Work task »
Return all lines of the data in which the string "Board" occurs.
[Input — start]
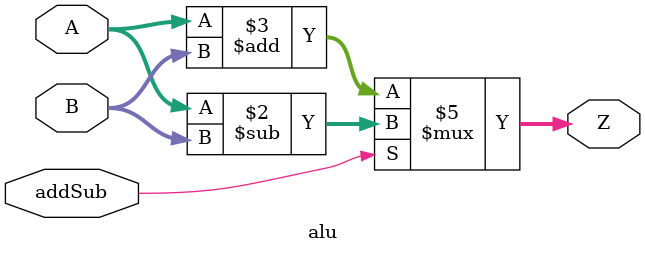
<source format=v>
module alu(input [15:0] A, input [15:0] B, input addSub, output reg [15:0] Z);
always @(*) begin
    if (addSub) begin
        Z = A - B;
    end else begin
        Z = A + B;
    end
end
endmodule
</source>
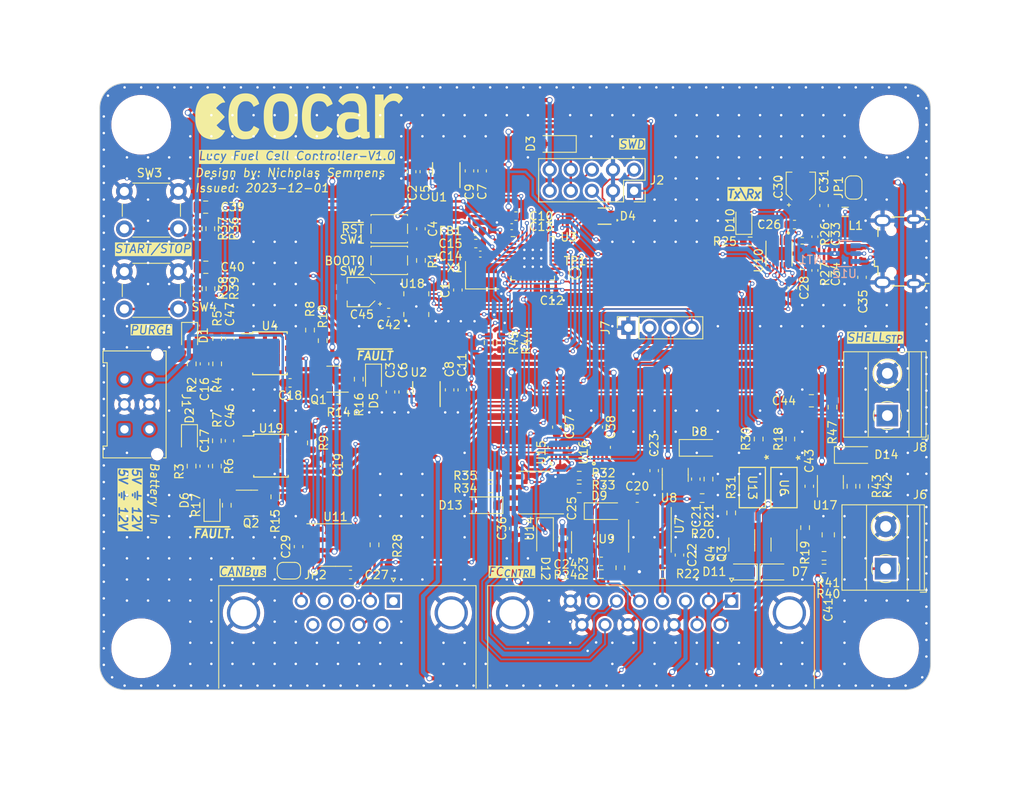
<source format=kicad_pcb>
(kicad_pcb (version 20221018) (generator pcbnew)

  (general
    (thickness 1.6)
  )

  (paper "A4")
  (title_block
    (title "Lucy Fuel Cell Controller")
    (date "2023-12-01")
    (rev "V1.0")
    (company "EcoCar")
    (comment 1 "Design by: Nicholas Semmens")
    (comment 2 "Contributions: Mikael Schmidtke")
  )

  (layers
    (0 "F.Cu" signal)
    (31 "B.Cu" signal)
    (32 "B.Adhes" user "B.Adhesive")
    (33 "F.Adhes" user "F.Adhesive")
    (34 "B.Paste" user)
    (35 "F.Paste" user)
    (36 "B.SilkS" user "B.Silkscreen")
    (37 "F.SilkS" user "F.Silkscreen")
    (38 "B.Mask" user)
    (39 "F.Mask" user)
    (40 "Dwgs.User" user "User.Drawings")
    (41 "Cmts.User" user "User.Comments")
    (42 "Eco1.User" user "User.Eco1")
    (43 "Eco2.User" user "User.Eco2")
    (44 "Edge.Cuts" user)
    (45 "Margin" user)
    (46 "B.CrtYd" user "B.Courtyard")
    (47 "F.CrtYd" user "F.Courtyard")
    (48 "B.Fab" user)
    (49 "F.Fab" user)
    (50 "User.1" user)
    (51 "User.2" user)
    (52 "User.3" user)
    (53 "User.4" user)
    (54 "User.5" user)
    (55 "User.6" user)
    (56 "User.7" user)
    (57 "User.8" user)
    (58 "User.9" user)
  )

  (setup
    (stackup
      (layer "F.SilkS" (type "Top Silk Screen") (color "White"))
      (layer "F.Paste" (type "Top Solder Paste"))
      (layer "F.Mask" (type "Top Solder Mask") (color "#000000E6") (thickness 0.01))
      (layer "F.Cu" (type "copper") (thickness 0.035))
      (layer "dielectric 1" (type "core") (color "FR4 natural") (thickness 1.51) (material "FR4") (epsilon_r 4.5) (loss_tangent 0.02))
      (layer "B.Cu" (type "copper") (thickness 0.035))
      (layer "B.Mask" (type "Bottom Solder Mask") (color "#000000E6") (thickness 0.01))
      (layer "B.Paste" (type "Bottom Solder Paste"))
      (layer "B.SilkS" (type "Bottom Silk Screen") (color "White"))
      (copper_finish "None")
      (dielectric_constraints no)
    )
    (pad_to_mask_clearance 0)
    (pcbplotparams
      (layerselection 0x00010fc_ffffffff)
      (plot_on_all_layers_selection 0x0000000_00000000)
      (disableapertmacros false)
      (usegerberextensions true)
      (usegerberattributes false)
      (usegerberadvancedattributes false)
      (creategerberjobfile false)
      (dashed_line_dash_ratio 12.000000)
      (dashed_line_gap_ratio 3.000000)
      (svgprecision 4)
      (plotframeref false)
      (viasonmask false)
      (mode 1)
      (useauxorigin false)
      (hpglpennumber 1)
      (hpglpenspeed 20)
      (hpglpendiameter 15.000000)
      (dxfpolygonmode true)
      (dxfimperialunits true)
      (dxfusepcbnewfont true)
      (psnegative false)
      (psa4output false)
      (plotreference true)
      (plotvalue false)
      (plotinvisibletext false)
      (sketchpadsonfab false)
      (subtractmaskfromsilk true)
      (outputformat 1)
      (mirror false)
      (drillshape 0)
      (scaleselection 1)
      (outputdirectory "GERBERS/")
    )
  )

  (net 0 "")
  (net 1 "/MCU_3V3")
  (net 2 "GNDA")
  (net 3 "+5V")
  (net 4 "/~{RST}")
  (net 5 "+3V3")
  (net 6 "UNPROTECTED_5V")
  (net 7 "UNPROTECTED_12V")
  (net 8 "+12V")
  (net 9 "Net-(U8-+)")
  (net 10 "Net-(C22-Pad1)")
  (net 11 "Net-(U9-+)")
  (net 12 "/IO /PB1")
  (net 13 "/IO /VCCIO")
  (net 14 "Net-(JP1-A)")
  (net 15 "/IO /DM")
  (net 16 "/IO /DP")
  (net 17 "/IO /V_{BUS}")
  (net 18 "Net-(D1-A)")
  (net 19 "Net-(D2-A)")
  (net 20 "/IO /PA13")
  (net 21 "/IO /PA14")
  (net 22 "Net-(D5-A)")
  (net 23 "Net-(D6-A)")
  (net 24 "/IO /SUPPLY_RTN")
  (net 25 "/IO /PA3")
  (net 26 "/IO /PA4")
  (net 27 "Net-(D10-K)")
  (net 28 "/IO /PURGE_RTN")
  (net 29 "Net-(C39-Pad1)")
  (net 30 "Net-(C40-Pad1)")
  (net 31 "unconnected-(J3-Pad1)")
  (net 32 "/IO /CAN_L")
  (net 33 "/IO /V-")
  (net 34 "unconnected-(J3-Pad4)")
  (net 35 "/IO /SHIELD")
  (net 36 "/IO /CAN_H")
  (net 37 "unconnected-(J3-Pad8)")
  (net 38 "/IO /V+")
  (net 39 "Net-(C41-Pad1)")
  (net 40 "/IO /PRESSURE_SIG")
  (net 41 "/IO /THERM_{VREF}")
  (net 42 "/IO /H2_{PRS}")
  (net 43 "/IO /FC_{TEMP}")
  (net 44 "/On-Board Sensors/12V_{REF}")
  (net 45 "/IO /PRESSURE_N{slash}C")
  (net 46 "/On-Board Sensors/5V_{REF}")
  (net 47 "/IO /D-")
  (net 48 "/IO /D+")
  (net 49 "unconnected-(J5-ID-Pad4)")
  (net 50 "Net-(Q1-S)")
  (net 51 "Net-(U19-dV{slash}dT)")
  (net 52 "Net-(Q2-S)")
  (net 53 "Net-(Q3-B)")
  (net 54 "Net-(Q4-B)")
  (net 55 "/BOOT0")
  (net 56 "Net-(U4-OVLO)")
  (net 57 "Net-(U4-dV{slash}dT)")
  (net 58 "Net-(R18-Pad1)")
  (net 59 "/IO /PA1")
  (net 60 "/IO /Supply_Valve_Switch/V_{E}")
  (net 61 "Net-(U10-CBUS0)")
  (net 62 "Net-(U10-USBDM)")
  (net 63 "Net-(U10-USBDP)")
  (net 64 "Net-(R30-Pad1)")
  (net 65 "/IO /PA2")
  (net 66 "/IO /Purge_Valve_Switch/V_{E}")
  (net 67 "Net-(U14A-+)")
  (net 68 "Net-(U14B-+)")
  (net 69 "unconnected-(U1-PG-Pad3)")
  (net 70 "unconnected-(U1-NC-Pad5)")
  (net 71 "unconnected-(U2-PG-Pad3)")
  (net 72 "unconnected-(U2-NC-Pad5)")
  (net 73 "/IO /BTN_{RTN}")
  (net 74 "/IO /PA0")
  (net 75 "/IO /PA5")
  (net 76 "/IO /PA6")
  (net 77 "/IO /PA7")
  (net 78 "/IO /PB0")
  (net 79 "/IO /PA8")
  (net 80 "/IO /PA9")
  (net 81 "/IO /PA10")
  (net 82 "/IO /PA11")
  (net 83 "/IO /PA12")
  (net 84 "/IO /PA15")
  (net 85 "/IO /PB3")
  (net 86 "/IO /PB4")
  (net 87 "/IO /PB5")
  (net 88 "/IO /PB6")
  (net 89 "/IO /PB7")
  (net 90 "/BTN_{1}")
  (net 91 "Net-(U17-+)")
  (net 92 "unconnected-(U15-ALERT{slash}RDY-Pad2)")
  (net 93 "unconnected-(U15-AIN2-Pad6)")
  (net 94 "unconnected-(U15-AIN3-Pad7)")
  (net 95 "unconnected-(U16-ALERT{slash}RDY-Pad2)")
  (net 96 "unconnected-(U16-AIN2-Pad6)")
  (net 97 "unconnected-(U16-AIN3-Pad7)")
  (net 98 "/IO /GND_{1}")
  (net 99 "/SW_{IM}")
  (net 100 "/IO /GND")
  (net 101 "/BTN_{2}")
  (net 102 "unconnected-(U18-ADC3-Pad13)")
  (net 103 "unconnected-(U18-ADC2-Pad15)")
  (net 104 "unconnected-(U18-ADC1-Pad16)")
  (net 105 "Net-(U7-FB)")
  (net 106 "Net-(U3-VDDA)")
  (net 107 "Net-(C44-Pad1)")
  (net 108 "/FLT_{5}")
  (net 109 "/FLT_{12}")
  (net 110 "Net-(U4-EN{slash}UVLO)")
  (net 111 "Net-(U19-EN{slash}UVLO)")
  (net 112 "Net-(U19-ILM)")
  (net 113 "Net-(U4-ILM)")
  (net 114 "unconnected-(U19-OVLO-Pad8)")

  (footprint "Resistor_SMD:R_0603_1608Metric" (layer "F.Cu") (at 130.1805 98.618 90))

  (footprint "Capacitor_SMD:C_0603_1608Metric" (layer "F.Cu") (at 114.6345 106.032 -90))

  (footprint "Diode_SMD:D_0805_2012Metric_Pad1.15x1.40mm_HandSolder" (layer "F.Cu") (at 180.3445 121.82))

  (footprint "Package_TO_SOT_SMD:SOT-23-3" (layer "F.Cu") (at 176.2805 118.518 -90))

  (footprint "Resistor_SMD:R_0603_1608Metric" (layer "F.Cu") (at 113.143 93.726 -90))

  (footprint "Package_SO:SOIC-8_3.9x4.9mm_P1.27mm" (layer "F.Cu") (at 165.227 117.502 -90))

  (footprint "Resistor_SMD:R_0603_1608Metric" (layer "F.Cu") (at 191.008 111.506 -90))

  (footprint "MountingHole:MountingHole_3.2mm_M3" (layer "F.Cu") (at 194 131))

  (footprint "Resistor_SMD:R_0603_1608Metric" (layer "F.Cu") (at 182.1225 105.818 90))

  (footprint "Resistor_SMD:R_0603_1608Metric" (layer "F.Cu") (at 113.1105 109.08 -90))

  (footprint "MountingHole:MountingHole_3.2mm_M3" (layer "F.Cu") (at 104 131))

  (footprint "Button_Switch_THT:SW_PUSH_6mm_H5mm" (layer "F.Cu") (at 101.974 76.02))

  (footprint "Capacitor_SMD:C_0603_1608Metric" (layer "F.Cu") (at 148.844 116.586 90))

  (footprint "Resistor_SMD:R_0603_1608Metric" (layer "F.Cu") (at 186.182 121.412))

  (footprint "Resistor_SMD:R_0603_1608Metric" (layer "F.Cu") (at 159.385 122.074))

  (footprint "Button_Switch_SMD:SW_SPST_PTS810" (layer "F.Cu") (at 133.858 80.518 180))

  (footprint "Package_SO:TI_SO-PowerPAD-8" (layer "F.Cu") (at 119.62 107.823))

  (footprint "Resistor_SMD:R_0603_1608Metric" (layer "F.Cu") (at 178.3125 105.818 90))

  (footprint "TerminalBlock_Phoenix:TerminalBlock_Phoenix_MKDS-1,5-2-5.08_1x02_P5.08mm_Horizontal" (layer "F.Cu") (at 193.802 102.997 90))

  (footprint "Capacitor_SMD:C_0805_2012Metric" (layer "F.Cu") (at 111.762 77.9164))

  (footprint "Resistor_SMD:R_0603_1608Metric" (layer "F.Cu") (at 156.718 111.76))

  (footprint "Resistor_SMD:R_0603_1608Metric" (layer "F.Cu") (at 186.182 119.888 180))

  (footprint "Resistor_SMD:R_0603_1608Metric" (layer "F.Cu") (at 112.3208 80.5072 90))

  (footprint "RB_FTP:ecocar_logo" (layer "F.Cu") (at 123 67))

  (footprint "Resistor_SMD:R_0603_1608Metric" (layer "F.Cu") (at 189.484 111.506 90))

  (footprint "Package_SO:SOIC-8_3.9x4.9mm_P1.27mm" (layer "F.Cu") (at 151.384 112.268 180))

  (footprint "Resistor_SMD:R_0603_1608Metric" (layer "F.Cu") (at 187.198 101.981 90))

  (footprint "Resistor_SMD:R_0603_1608Metric" (layer "F.Cu") (at 110.0625 109.08 -90))

  (footprint "Connector_PinSocket_2.54mm:PinSocket_1x04_P2.54mm_Vertical" (layer "F.Cu") (at 162.6362 92.431 90))

  (footprint "Capacitor_SMD:C_0603_1608Metric" (layer "F.Cu") (at 145.034 73.551 90))

  (footprint "Inductor_SMD:L_0603_1608Metric" (layer "F.Cu") (at 144.272 80.772))

  (footprint "Capacitor_SMD:C_0603_1608Metric" (layer "F.Cu") (at 159.385 120.55))

  (footprint "FC.FTP:IC_ADS1115IRUGR" (layer "F.Cu") (at 159.258 107.442 90))

  (footprint "Resistor_SMD:R_0603_1608Metric" (layer "F.Cu") (at 124.5405 106.286 -90))

  (footprint "Resistor_SMD:R_0402_1005Metric" (layer "F.Cu") (at 183.555 85.025))

  (footprint "FC.FTP:IC_ADS1115IRUGR" (layer "F.Cu") (at 154.178 107.442 90))

  (footprint "MountingHole:MountingHole_3.2mm_M3" (layer "F.Cu") (at 104 68))

  (footprint "FC.FTP:ESDALC6V1P5" (layer "F.Cu") (at 159.766 78.994 180))

  (footprint "FC.FTP:Display_128x64_096_I2C" (layer "F.Cu") (at 166.37 92.456))

  (footprint "Package_DFN_QFN:DFN-6-1EP_3x3mm_P0.95mm_EP1.7x2.6mm" (layer "F.Cu") (at 138.326 100.413 90))

  (footprint "Resistor_SMD:R_0603_1608Metric" (layer "F.Cu")
    (tstamp 49fd00a3-74f9-4e43-93d6-45f8d921d844)
    (at 112.336 87.731 90)
    (descr "Resistor SMD 0603 (1608 Metric), square (rectangular) end terminal, IPC_7351 nominal, (Body size source: IPC-SM-782 page 72, https://www.pcb-3d.com/wordpress/wp-content/uploads/ipc-sm-782a_amendment_1_and_2.pdf), generated with kicad-footprint-generator")
    (tags "resistor")
    (property "Part#" "C25804")
    (property "Sheetfile" "Fuel_Cell_Controller_Prototype.kicad_sch")
    (property "Sheetname" "")
    (property "ki_description" "Resistor, small symbol")
    (property "ki_keywords" "R resistor")
    (path "/e02f109e-5f54-4561-a048-8e7c7b59215a")
    (attr smd)
    (fp_text reference "R38" (at 0.067 1.524 90) (layer "F.SilkS")
        (effects (font (size 1 1) (thickness 0.15)))
      (tstamp 36e8b4b1-7024-4dd9-931a-1a343341381b)
    )
    (fp_text value "10k" (at 0 1.43 90) (layer "F.Fab")
        (effects (font (size 1 1) (thickness 0.15)))
      (tstamp d9861061-22ad-4803-9819-b3aaf2eaffe8)
    )
    (fp_text user "${REFERENCE}" (at 0 0 90) (layer "F.Fab")
        (effects (font (size 0.4 0.4) (thickness 0.06)))
      (tstamp 4cc8494c-3171-4b79-bb94-1a7b60883a57)
    )
    (fp_line (start -0.237258 -0.5225) (end 0.237258 -0.5225)
      (stroke (width 0.12) (type solid)) (layer "F.SilkS") (tstamp d79f4b4c-ca6c-4c47-8ec0-b879be46cfcf))
    (fp_line (start -0.237258 0.5225) (end 0.237258 0.5225)
      (stroke (width 0.12) (type solid)) (layer "F.SilkS") (tstamp 0b6c09a5-35b9-4ab3-bde7-1c597a912ab3))
    (fp_line (start -1.48 -0.73) (end 1.48 -0.73)
      (stroke (width 0.05) (type solid)) (layer "F.CrtYd") (tstamp c797f708-14b7-4a54-a769-9c430c3d6510))
    (fp_line (start -1.48 0.73) (end -1.48 -0.73)
      (stroke (width 0.05) (type solid)) (layer "F.CrtYd") (tstamp c7488255-05c9-462b-afc8-83de615bc916))
    (fp_line (start 1.48 -0.73) (end 1.48 0.73)
      (stroke (width 0.05) (type solid)) (layer "F.CrtYd") (tstamp 5b74f8e7-93c4-4de7-b7a1-31eb9f5491c9))
    (fp_line (start 1.48 0.73) (end -1.48 0.73)
      (stroke (width 0.05) (type solid)) (layer "F.CrtYd") (tstamp fd91dd52-c32a-4927-869f-abd29d285c0e))
    (fp_line (start -0.8 -0.4125) (end 0.8 -0.4125)
      (stroke (width 0.1) (type solid)) (layer "F.Fab") (tstamp 98d66e0e-b135-40f4-88ed-41f9caa7c777))
    
... [1857259 chars truncated]
</source>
[Input — finish]
Task output »
  (net 44 "/On-Board Sensors/12V_{REF}")
  (net 46 "/On-Board Sensors/5V_{REF}")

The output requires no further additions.